1La constatation est quelque peu paradoxale : en l’absence de connaissances scientifiques fiables, l’homme cherche des réponses à ses interrogations dans la magie, le religieux ou la métaphysique ; mais quand la science fait des progrès et apporte des réponses, ses résultats sont souvent contestés par les tenants de croyances au statut incertain qui en appellent, à leur tour, à l’irrationnel.
2Le très cartésien XXe siècle a connu plusieurs illustrations de ce principe, dont l’une des plus fameuses reste l’histoire conjuguée de deux publications, un gros livre de 640 pages, Le matin des magiciens, publié chez Gallimard en 1960, puis une revue, Planète, diffusée à partir de 1961 jusqu’à la fin de la décennie.
3Le matin des magiciens et Planète sont les fruits de la rencontre entre deux hommes si différents l’un de l’autre qu’on s’étonne qu’ils aient pu coopérer, même provisoirement. L’un, Louis Pauwels (1920-1997), est écrivain et journaliste affichant des opinions anti-progressistes, l’autre, Jacques Bergier (1912-1978), est un personnage énigmatique mais authentique savant, dont la légende (entretenue par lui-même, il est vrai) affirme qu’il aurait rencontré le mystérieux Fulcanelli, auteur censé avoir trouvé la pierre philosophale et connu, de surcroît, pour avoir soutenu avec un certain succès, dans les années trente, que les chefs-d’œuvre de l’art gothique devaient être interprétés essentiellement comme l’expression d’une pensée alchimique dont quelques sociétés secrètes garderaient les mystères.

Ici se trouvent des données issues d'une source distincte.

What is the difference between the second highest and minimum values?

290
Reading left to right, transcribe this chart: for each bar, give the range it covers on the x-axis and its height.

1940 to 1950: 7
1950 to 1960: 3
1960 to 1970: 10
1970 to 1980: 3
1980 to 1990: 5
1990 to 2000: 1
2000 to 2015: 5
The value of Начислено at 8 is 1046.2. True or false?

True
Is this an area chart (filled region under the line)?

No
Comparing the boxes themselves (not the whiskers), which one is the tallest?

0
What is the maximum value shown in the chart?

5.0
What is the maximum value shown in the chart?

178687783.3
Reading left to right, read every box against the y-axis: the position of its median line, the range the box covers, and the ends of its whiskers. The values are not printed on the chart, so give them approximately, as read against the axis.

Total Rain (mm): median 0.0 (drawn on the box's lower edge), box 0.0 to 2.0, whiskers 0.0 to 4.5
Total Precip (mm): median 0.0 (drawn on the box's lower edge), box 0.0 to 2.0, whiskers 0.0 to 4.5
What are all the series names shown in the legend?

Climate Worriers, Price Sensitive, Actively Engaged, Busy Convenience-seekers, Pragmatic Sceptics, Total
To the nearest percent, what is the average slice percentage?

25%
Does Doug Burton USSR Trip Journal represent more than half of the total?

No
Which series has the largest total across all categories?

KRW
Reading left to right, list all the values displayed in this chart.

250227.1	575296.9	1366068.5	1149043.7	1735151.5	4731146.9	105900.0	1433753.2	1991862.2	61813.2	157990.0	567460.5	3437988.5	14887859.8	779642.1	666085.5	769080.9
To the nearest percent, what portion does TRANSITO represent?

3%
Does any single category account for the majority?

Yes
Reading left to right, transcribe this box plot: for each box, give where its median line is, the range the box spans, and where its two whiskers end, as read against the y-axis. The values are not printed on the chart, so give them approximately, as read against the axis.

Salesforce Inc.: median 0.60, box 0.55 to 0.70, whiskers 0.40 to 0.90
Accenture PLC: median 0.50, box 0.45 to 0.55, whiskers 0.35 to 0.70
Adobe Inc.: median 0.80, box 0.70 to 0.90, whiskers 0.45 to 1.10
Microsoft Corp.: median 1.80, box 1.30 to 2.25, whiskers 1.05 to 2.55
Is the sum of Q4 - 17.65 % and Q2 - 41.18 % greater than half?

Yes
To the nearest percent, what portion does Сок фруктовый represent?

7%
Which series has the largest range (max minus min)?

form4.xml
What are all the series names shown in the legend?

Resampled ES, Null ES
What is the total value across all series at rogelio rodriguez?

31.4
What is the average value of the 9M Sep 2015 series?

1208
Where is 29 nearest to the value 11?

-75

4À l’instar du Da Vinci Code, Le matin des magiciens constitue un phénomène sociologique non négligeable. Au fil des chapitres, il aborde des sujets aussi différents que la parapsychologie, les civilisations disparues, les racines occultes du nazisme et l’obscurantisme scientiste du XIXe siècle. Mélangeant sans retenue les discours scientifique, philosophique et religieux, l’ouvrage tente d’interpréter les connaissances issues de la recherche contemporaine en soutenant qu’“il y a peut-être un ou plusieurs univers parallèles au nôtre derrière entre l’univers visible et l’univers invisible”.
5Encouragés par la réussite de ce livre événement, Pauwels et Bergier, aidés principalement d’un maquettiste de grand talent, Pierre Chapelot, ont lancé la revue Planète, afin de répondre à la soif ésotérique des centaines de milliers de lecteurs du livre. Bergier l’alimentait principalement en articles sur les recherches parapsychologiques menées en URSS et aux États-Unis, ainsi qu’en études sur “l’histoire invisible”, c’est-à-dire sur les agissements et opérations plus ou moins secrètes de services gouvernementaux. On retrouve là des ingrédients désormais classiques mais qui pouvaient passer – au moins aux yeux du grand public – pour nouveaux en 1960.
6L’aventure du réalisme fantastique, commencée au temps de la Guerre froide et de la peur atomique, s’achèvera au début des années soixante-dix, les idées de 1968 ayant profondément divisé la rédaction de Planète, qui disparaîtra définitivement après une courte mais vaine tentative de reconquête de son lectorat.